Five Years of Syrian Asylum in Lebanon
Back in November 2011, Syria's ambassador to Lebanon publicly denied the presence of any refugees on Lebanese soil. Rather than recognizing that these people had been forced to flee their homes and their home country for the sake of their safety, the ambassador instead considered them simply as “visitors” who were engaging with their relatives on the "other" side of the border.
Fast forward to December 2015, when we saw a regional-level deal engineered to facilitate an exchange of “prisoners” between the Lebanese authorities and an-Nusra Front. Interestingly, the terms of that deal included actions to be taken in behalf of the several thousand homeless Syrians stranded in what has become a Lebanese-Syrian no-man’s-land outside the infamous town of Orsal (northeast of Lebanon).
In other words, while it took Lebanon several years, the country finally seems to have come full circle with respect to its "Syrian refugee issue." This slow, arduous pivot away from the State's longstanding denial of the "problem" (which corresponds with the typical Lebanese mind-set regarding denial) led ultimately to the country's de facto admission of its existence. One might remark cynically on this apparent about-face by saying, better late than never.

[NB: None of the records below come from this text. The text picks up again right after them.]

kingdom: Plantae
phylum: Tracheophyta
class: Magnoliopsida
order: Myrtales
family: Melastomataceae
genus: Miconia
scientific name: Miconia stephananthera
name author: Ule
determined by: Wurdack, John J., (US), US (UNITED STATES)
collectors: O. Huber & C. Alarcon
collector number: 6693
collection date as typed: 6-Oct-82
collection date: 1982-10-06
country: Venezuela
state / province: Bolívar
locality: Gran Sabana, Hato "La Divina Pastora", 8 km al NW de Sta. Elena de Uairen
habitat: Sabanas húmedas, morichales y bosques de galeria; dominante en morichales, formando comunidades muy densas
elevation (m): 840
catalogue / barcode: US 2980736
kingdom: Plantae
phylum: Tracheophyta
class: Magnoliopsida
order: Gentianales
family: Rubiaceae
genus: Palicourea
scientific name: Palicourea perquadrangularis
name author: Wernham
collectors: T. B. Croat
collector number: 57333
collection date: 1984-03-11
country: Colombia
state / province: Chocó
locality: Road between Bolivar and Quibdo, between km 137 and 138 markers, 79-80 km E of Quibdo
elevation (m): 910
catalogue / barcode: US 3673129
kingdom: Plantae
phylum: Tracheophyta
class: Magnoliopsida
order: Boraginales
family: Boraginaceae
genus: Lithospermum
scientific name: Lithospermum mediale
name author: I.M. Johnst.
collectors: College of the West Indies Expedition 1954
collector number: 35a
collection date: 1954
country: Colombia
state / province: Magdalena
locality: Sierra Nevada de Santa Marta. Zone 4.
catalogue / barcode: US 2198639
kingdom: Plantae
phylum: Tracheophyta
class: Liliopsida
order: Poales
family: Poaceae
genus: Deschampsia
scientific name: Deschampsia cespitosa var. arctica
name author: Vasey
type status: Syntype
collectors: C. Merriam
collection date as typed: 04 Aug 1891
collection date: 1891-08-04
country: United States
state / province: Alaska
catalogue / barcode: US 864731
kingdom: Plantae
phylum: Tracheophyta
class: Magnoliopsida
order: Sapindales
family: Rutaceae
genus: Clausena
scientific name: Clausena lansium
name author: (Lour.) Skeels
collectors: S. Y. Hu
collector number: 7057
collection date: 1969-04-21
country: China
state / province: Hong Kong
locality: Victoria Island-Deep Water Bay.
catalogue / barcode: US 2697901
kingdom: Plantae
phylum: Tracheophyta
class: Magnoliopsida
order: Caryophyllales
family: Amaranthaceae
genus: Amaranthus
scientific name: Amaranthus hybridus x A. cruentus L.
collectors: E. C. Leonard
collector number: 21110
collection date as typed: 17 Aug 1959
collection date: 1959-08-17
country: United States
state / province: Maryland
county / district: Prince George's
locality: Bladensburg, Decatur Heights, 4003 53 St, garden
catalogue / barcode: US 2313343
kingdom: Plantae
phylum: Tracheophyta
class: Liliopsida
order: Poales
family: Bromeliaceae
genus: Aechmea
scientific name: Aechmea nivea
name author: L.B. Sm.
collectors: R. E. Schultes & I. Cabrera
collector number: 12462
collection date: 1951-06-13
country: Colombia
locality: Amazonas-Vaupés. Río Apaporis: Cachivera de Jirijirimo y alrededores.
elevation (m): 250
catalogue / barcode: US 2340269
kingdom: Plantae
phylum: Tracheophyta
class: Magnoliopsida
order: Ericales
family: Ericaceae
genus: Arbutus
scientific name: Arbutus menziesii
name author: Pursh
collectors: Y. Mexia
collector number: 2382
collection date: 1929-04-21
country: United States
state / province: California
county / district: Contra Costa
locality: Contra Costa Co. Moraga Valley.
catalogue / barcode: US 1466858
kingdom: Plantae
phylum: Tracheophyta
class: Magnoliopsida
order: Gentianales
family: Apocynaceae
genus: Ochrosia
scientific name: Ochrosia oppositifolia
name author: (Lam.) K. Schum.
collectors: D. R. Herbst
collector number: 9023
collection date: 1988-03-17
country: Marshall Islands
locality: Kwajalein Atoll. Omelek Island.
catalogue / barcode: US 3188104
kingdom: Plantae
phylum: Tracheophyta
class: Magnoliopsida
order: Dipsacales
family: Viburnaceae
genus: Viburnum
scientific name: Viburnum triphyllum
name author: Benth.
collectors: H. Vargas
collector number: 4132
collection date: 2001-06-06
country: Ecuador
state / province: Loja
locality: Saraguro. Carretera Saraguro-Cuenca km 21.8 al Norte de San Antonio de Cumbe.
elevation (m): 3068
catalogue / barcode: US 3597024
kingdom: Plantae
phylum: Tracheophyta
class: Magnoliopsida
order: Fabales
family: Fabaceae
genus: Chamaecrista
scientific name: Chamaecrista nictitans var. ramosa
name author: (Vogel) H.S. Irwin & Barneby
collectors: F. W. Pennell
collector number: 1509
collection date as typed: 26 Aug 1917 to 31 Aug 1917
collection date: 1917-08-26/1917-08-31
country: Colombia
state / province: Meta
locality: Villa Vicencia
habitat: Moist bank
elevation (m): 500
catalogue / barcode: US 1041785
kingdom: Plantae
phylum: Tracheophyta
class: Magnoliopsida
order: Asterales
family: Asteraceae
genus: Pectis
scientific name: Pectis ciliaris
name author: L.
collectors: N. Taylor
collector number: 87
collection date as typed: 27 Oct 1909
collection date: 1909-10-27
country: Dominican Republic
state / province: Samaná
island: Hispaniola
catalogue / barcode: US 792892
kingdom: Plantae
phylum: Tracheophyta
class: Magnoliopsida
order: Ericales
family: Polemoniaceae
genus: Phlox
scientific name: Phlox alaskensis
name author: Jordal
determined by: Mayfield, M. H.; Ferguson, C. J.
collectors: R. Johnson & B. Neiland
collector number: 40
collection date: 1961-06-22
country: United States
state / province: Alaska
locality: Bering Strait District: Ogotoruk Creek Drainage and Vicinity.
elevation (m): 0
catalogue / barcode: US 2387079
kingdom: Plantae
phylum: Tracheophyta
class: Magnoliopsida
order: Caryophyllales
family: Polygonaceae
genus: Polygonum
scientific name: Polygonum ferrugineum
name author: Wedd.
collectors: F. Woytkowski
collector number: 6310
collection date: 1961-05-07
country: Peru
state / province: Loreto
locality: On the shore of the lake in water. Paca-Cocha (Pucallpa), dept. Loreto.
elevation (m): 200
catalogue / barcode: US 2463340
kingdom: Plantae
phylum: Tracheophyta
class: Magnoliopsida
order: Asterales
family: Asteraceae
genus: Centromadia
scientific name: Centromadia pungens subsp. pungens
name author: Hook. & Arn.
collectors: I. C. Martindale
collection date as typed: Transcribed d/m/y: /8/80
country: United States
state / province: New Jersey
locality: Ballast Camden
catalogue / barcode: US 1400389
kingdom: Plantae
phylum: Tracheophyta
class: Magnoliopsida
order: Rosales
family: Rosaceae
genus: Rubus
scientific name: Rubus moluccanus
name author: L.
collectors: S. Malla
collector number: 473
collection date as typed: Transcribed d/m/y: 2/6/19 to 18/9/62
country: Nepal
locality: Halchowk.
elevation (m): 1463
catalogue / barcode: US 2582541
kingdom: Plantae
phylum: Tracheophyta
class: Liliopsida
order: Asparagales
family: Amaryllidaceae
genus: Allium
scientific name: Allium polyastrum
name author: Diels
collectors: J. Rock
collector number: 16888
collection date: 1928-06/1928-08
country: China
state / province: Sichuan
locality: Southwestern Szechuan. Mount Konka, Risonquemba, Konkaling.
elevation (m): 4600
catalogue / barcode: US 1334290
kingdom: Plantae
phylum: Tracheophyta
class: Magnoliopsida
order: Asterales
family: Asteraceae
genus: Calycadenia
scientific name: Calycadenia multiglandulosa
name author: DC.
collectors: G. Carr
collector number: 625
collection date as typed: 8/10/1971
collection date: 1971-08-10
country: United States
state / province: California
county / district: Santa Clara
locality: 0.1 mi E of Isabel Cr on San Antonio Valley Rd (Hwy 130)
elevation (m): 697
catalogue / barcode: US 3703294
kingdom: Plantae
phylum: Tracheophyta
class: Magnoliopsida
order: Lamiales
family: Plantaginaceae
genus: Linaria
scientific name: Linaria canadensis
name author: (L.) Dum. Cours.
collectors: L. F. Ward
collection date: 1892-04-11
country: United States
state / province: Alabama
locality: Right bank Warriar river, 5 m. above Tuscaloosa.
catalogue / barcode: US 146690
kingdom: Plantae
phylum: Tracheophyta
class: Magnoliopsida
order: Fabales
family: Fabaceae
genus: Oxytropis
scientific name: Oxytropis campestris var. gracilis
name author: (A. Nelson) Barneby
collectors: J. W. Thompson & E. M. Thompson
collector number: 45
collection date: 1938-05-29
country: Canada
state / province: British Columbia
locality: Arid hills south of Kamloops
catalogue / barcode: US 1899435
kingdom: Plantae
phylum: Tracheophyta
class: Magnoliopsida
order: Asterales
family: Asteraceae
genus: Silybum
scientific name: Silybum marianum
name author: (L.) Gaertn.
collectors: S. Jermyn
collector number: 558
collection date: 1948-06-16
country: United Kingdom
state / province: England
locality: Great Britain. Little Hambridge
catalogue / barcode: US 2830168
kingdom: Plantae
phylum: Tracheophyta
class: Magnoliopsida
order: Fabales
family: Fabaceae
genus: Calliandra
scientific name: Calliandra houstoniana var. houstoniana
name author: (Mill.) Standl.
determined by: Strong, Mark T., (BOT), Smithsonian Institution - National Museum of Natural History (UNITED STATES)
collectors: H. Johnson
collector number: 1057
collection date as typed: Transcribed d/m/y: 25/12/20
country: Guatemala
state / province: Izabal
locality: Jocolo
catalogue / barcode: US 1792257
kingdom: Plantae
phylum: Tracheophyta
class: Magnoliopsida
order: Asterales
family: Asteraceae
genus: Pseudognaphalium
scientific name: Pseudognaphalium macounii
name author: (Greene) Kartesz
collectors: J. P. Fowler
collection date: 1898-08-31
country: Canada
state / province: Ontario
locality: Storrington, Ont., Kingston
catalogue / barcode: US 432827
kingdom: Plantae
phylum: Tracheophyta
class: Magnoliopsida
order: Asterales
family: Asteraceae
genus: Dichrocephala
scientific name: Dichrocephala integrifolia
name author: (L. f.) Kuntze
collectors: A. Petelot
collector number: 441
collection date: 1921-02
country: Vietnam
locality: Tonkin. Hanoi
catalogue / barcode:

This report, among several deliverables that accompanied a partnership between Hayya Bina and Konrad-Adenaur-Stiftung (which also included extensive documentation and fieldwork), serves as a primer on the convoluted progression of this "issue" from 2011 to 2015. As readers will certainly note, while the perspectives on Syrian asylum in Lebanon have slowly changed, the prospects for their resolution in the near term are nothing short of grim!